Single-letter options

A single dash starts a single-letter option that are boolean by default:

$ node example/parse.js -a -b -c
{ _: [], a: true, b: true, c: true }

Single-letter options can be joined together:

$ node example/parse.js -abc
{ _: [], a: true, b: true, c: true }

When a single-letter option is followed by a value with no dashes, the option gets that value in the returned object instead of a boolean value:

$ node example/parse.js -a beep -b boop
{ _: [], a: 'beep', b: 'boop' }

Numeric values can be joined with single-letter options:

$ node example/parse.js -a 1 -b2
{ _: [], a: 1, b: 2 }

Multi-letter options

Multi-letter options start with double dashes and they are boolean by default:

$ node example/parse.js --abc --def
{ _: [], abc: true, def: true }

Values can follow multi-letter options after a space or equal sign:

$ node example/parse.js --abc 1 --def=2
{ _: [], abc: 1, def: 2 }

--no- prefix handling

Options with the prefix --no- will be treated as a flag that has the value false by default:

$ node example/parse.js --no-abc
{ _: [], abc: false }

$ node example/parse.js --no-abc true
{ _: ['true'], abc: false }

Mixed styles

All of those styles can be used together:

$ node example/parse.js -x 3 -y 4 -n5 -abc --beep=boop --hoo:haa foo bar baz
{ _: [ 'foo', 'bar', 'baz' ],
  x: 3,
  y: 4,
  n: 5,
  a: true,
  b: true,
  c: true,
  hoo: [haa],
  beep: 'boop' }

The default parsing of the arguments can be changed by using the second argument to the parsing method, see below.

Repeated options

If an option is provided more than once, the returned object value for that option will be an array (rather than a boolean or a string):

$ node example/parse.js --foo=bar --foo=baz
{ _: [], foo: [ 'bar', 'baz' ] }

Methods

Minimist exports a single method:

var parseArgs = require('minimist-lite');

var argv = parseArgs(args, opts={})

Return an argument object argv populated with the array arguments from args.
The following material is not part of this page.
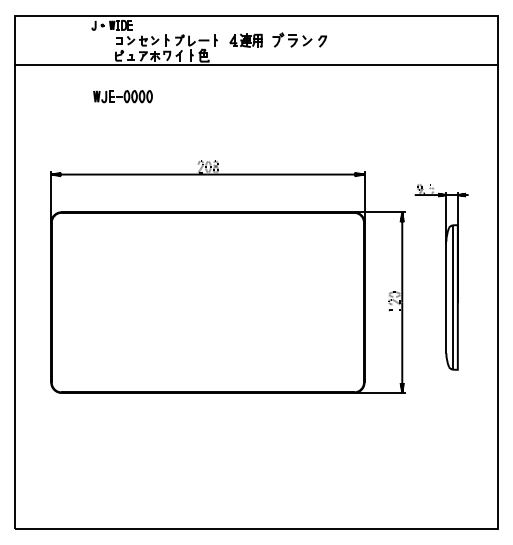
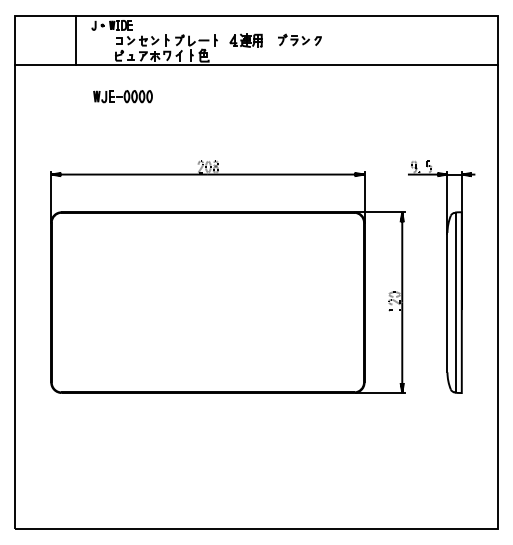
part at (299, 39) size: 55x16 px -> 44x14 px
line at (75, 40): none -> present
part at (441, 277) size: 55x187 px -> 68x234 px
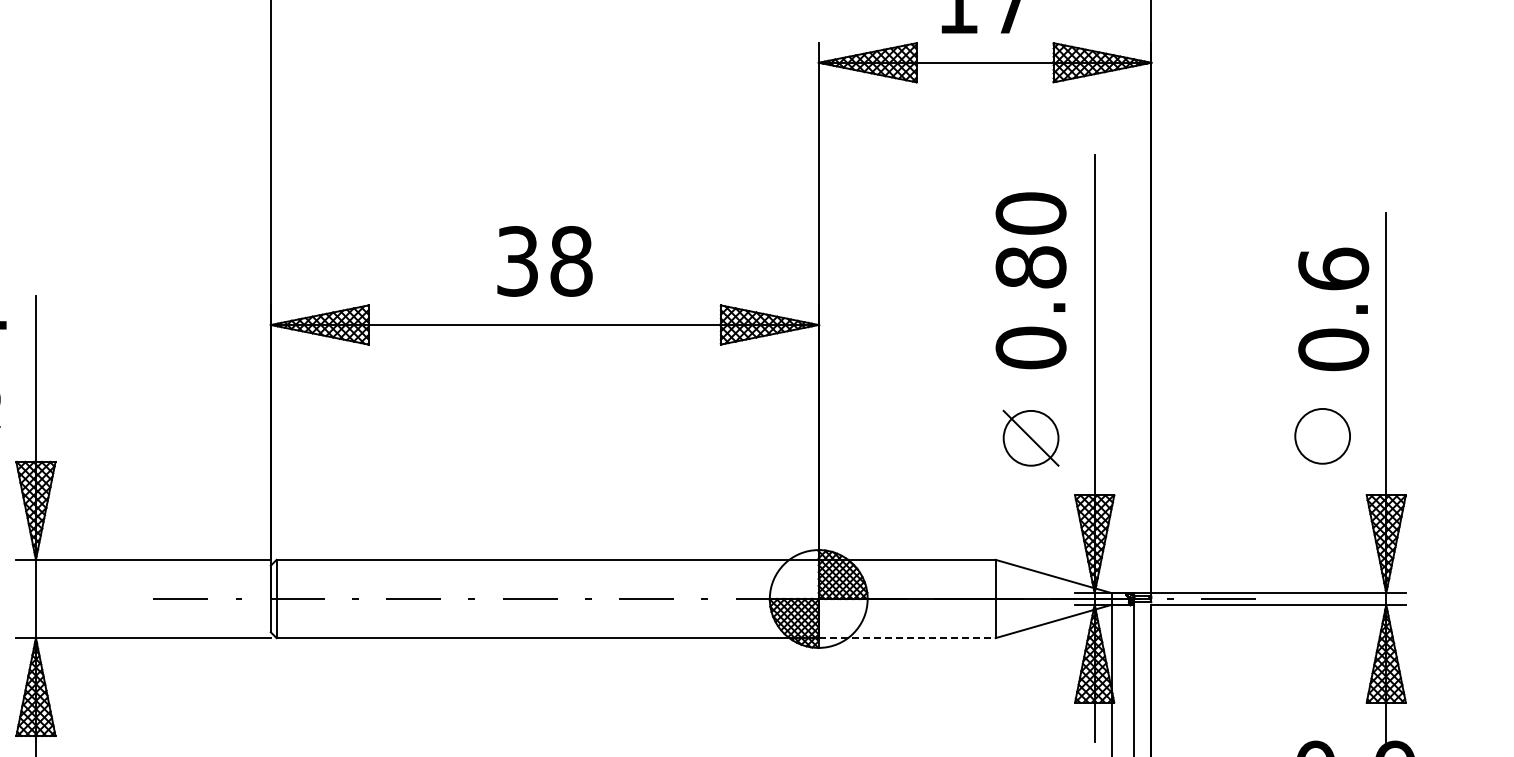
argv._ contains all the arguments that didn't have an option associated with them, or an empty array if there were no such arguments.

Numeric-looking arguments will be returned as numbers unless opts.string or opts.boolean is set for that argument name.
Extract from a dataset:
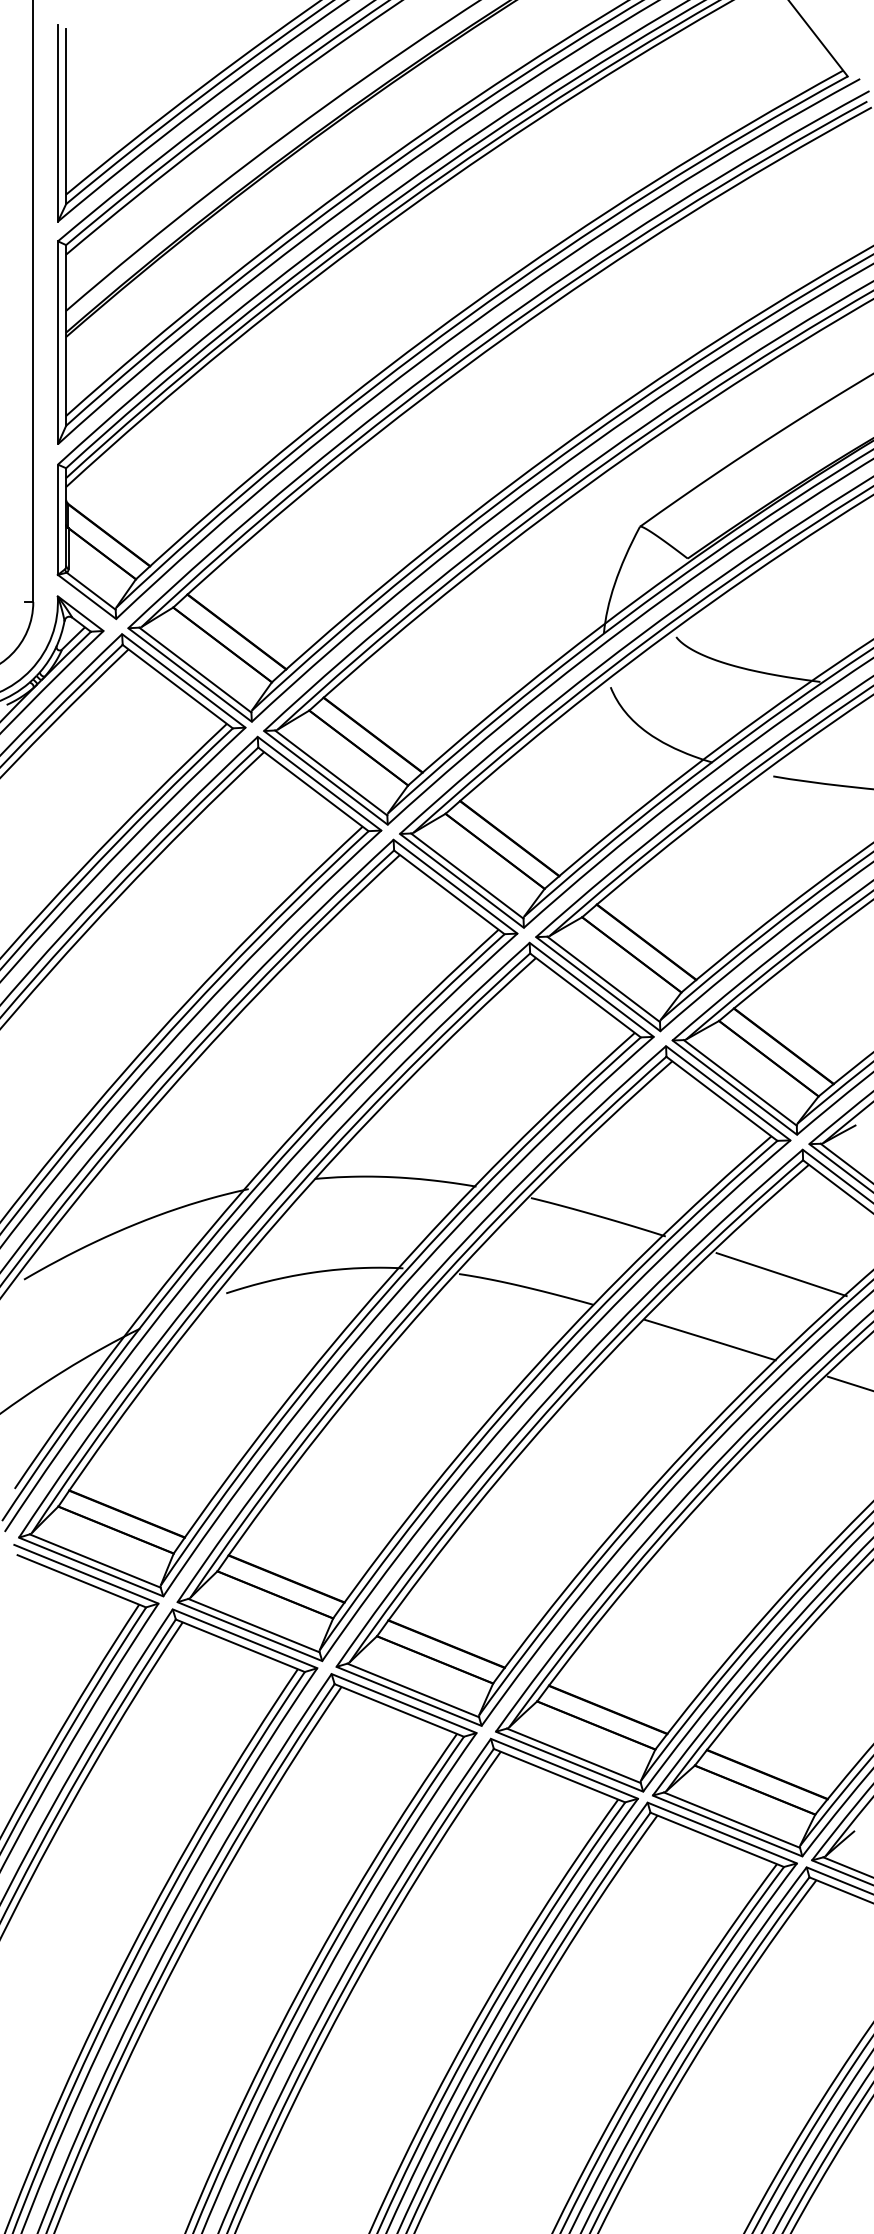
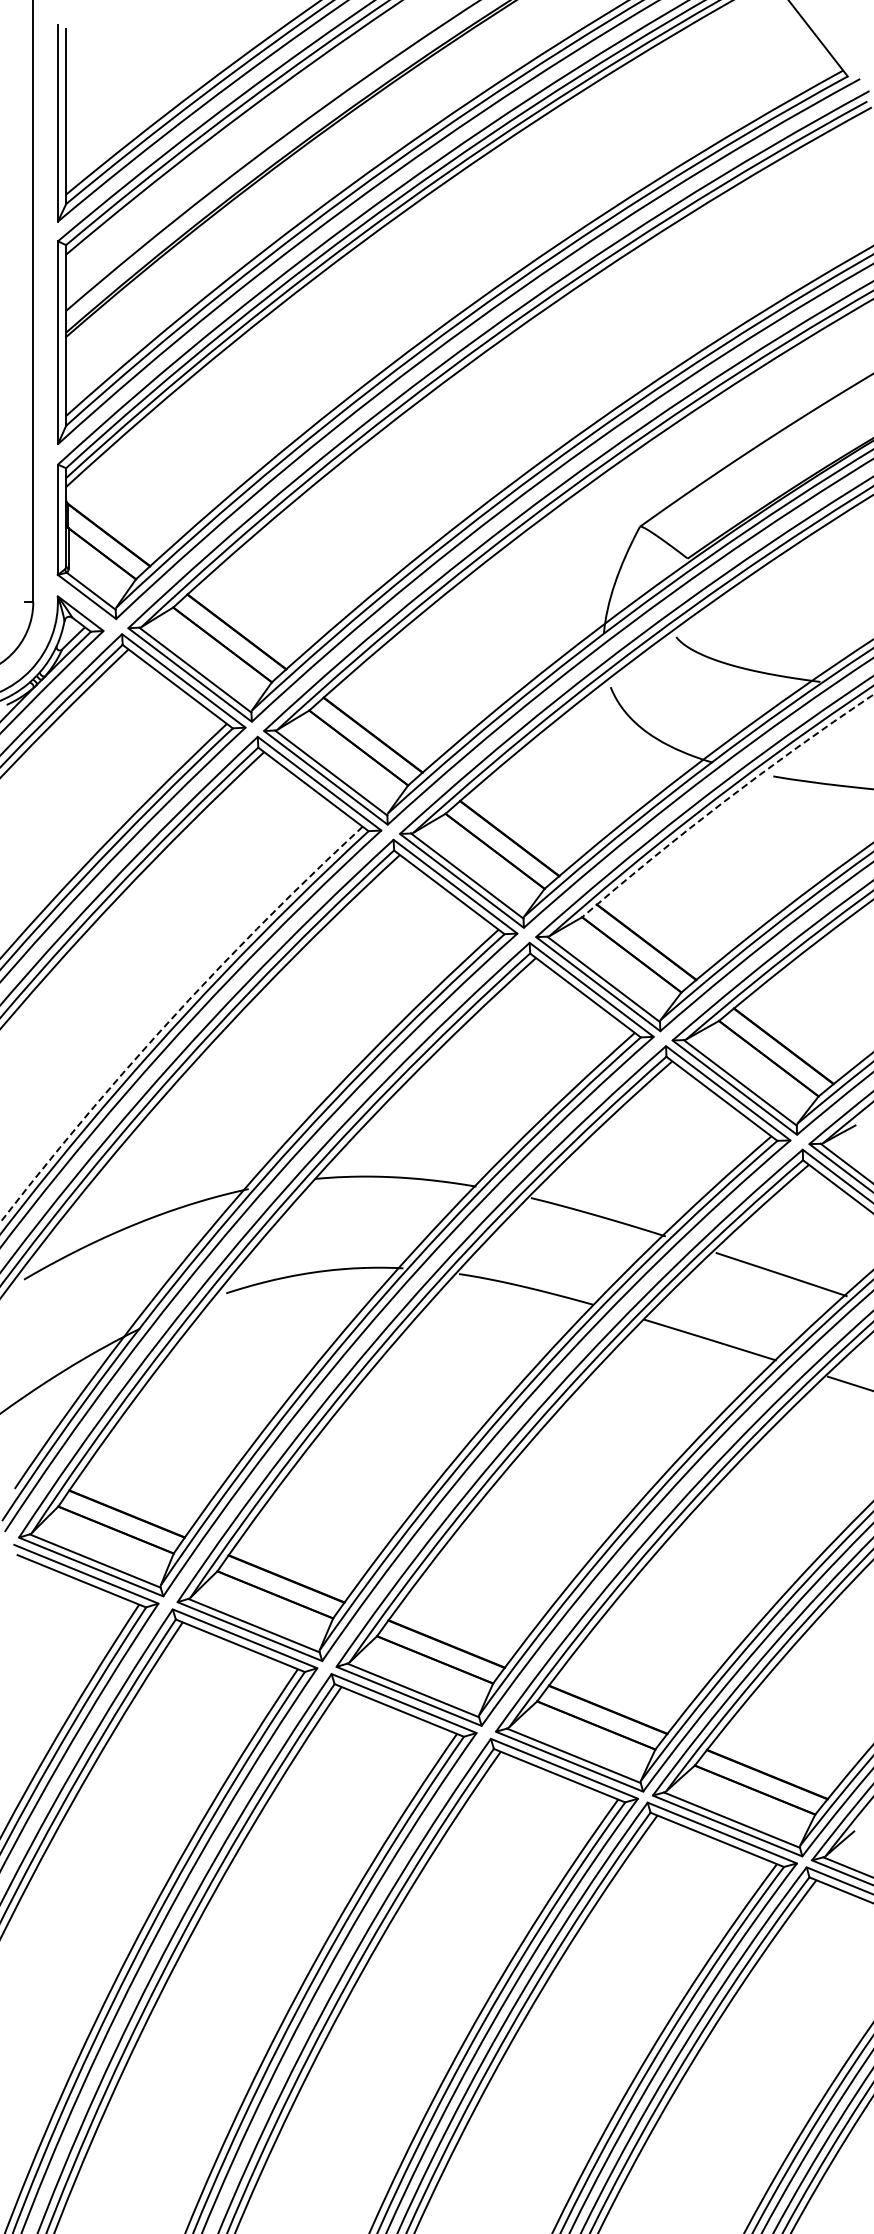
arc at (724, 801): solid -> dashed
arc at (173, 1017): solid -> dashed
Any arguments after '--' will not be parsed and will end up in argv._.

Options

options can be:

  • opts.string - a string or array of strings with argument names to always treat as strings
  • opts.array - a string or array of strings argument names to always treat as array values
  • opts.boolean - a boolean, string or array of strings to always treat as booleans. if true will treat all double hyphenated arguments without equal signs as boolean (e.g. affects --foo, not -f or --foo=bar)
  • opts.alias - an object mapping string names to strings or arrays of string argument names to use as aliases
  • opts.default - an object mapping string argument names to default values
  • opts.stopEarly - when true, populate argv._ with everything after the first non-option
  • opts['--'] - when true, populate argv._ with everything before the -- and argv['--'] with everything after the --. Here's an example:

    > require('./')('one two three -- four five --six'.split(' '), { '--': true })
    { _: [ 'one', 'two', 'three' ],
      '--': [ 'four', 'five', '--six' ] }

    Note that with opts['--'] set, parsing for arguments still stops after the --.

  • opts.unknown - a function which is invoked with a command line parameter not defined in the opts configuration object. If the function returns false, the unknown option is not added to argv.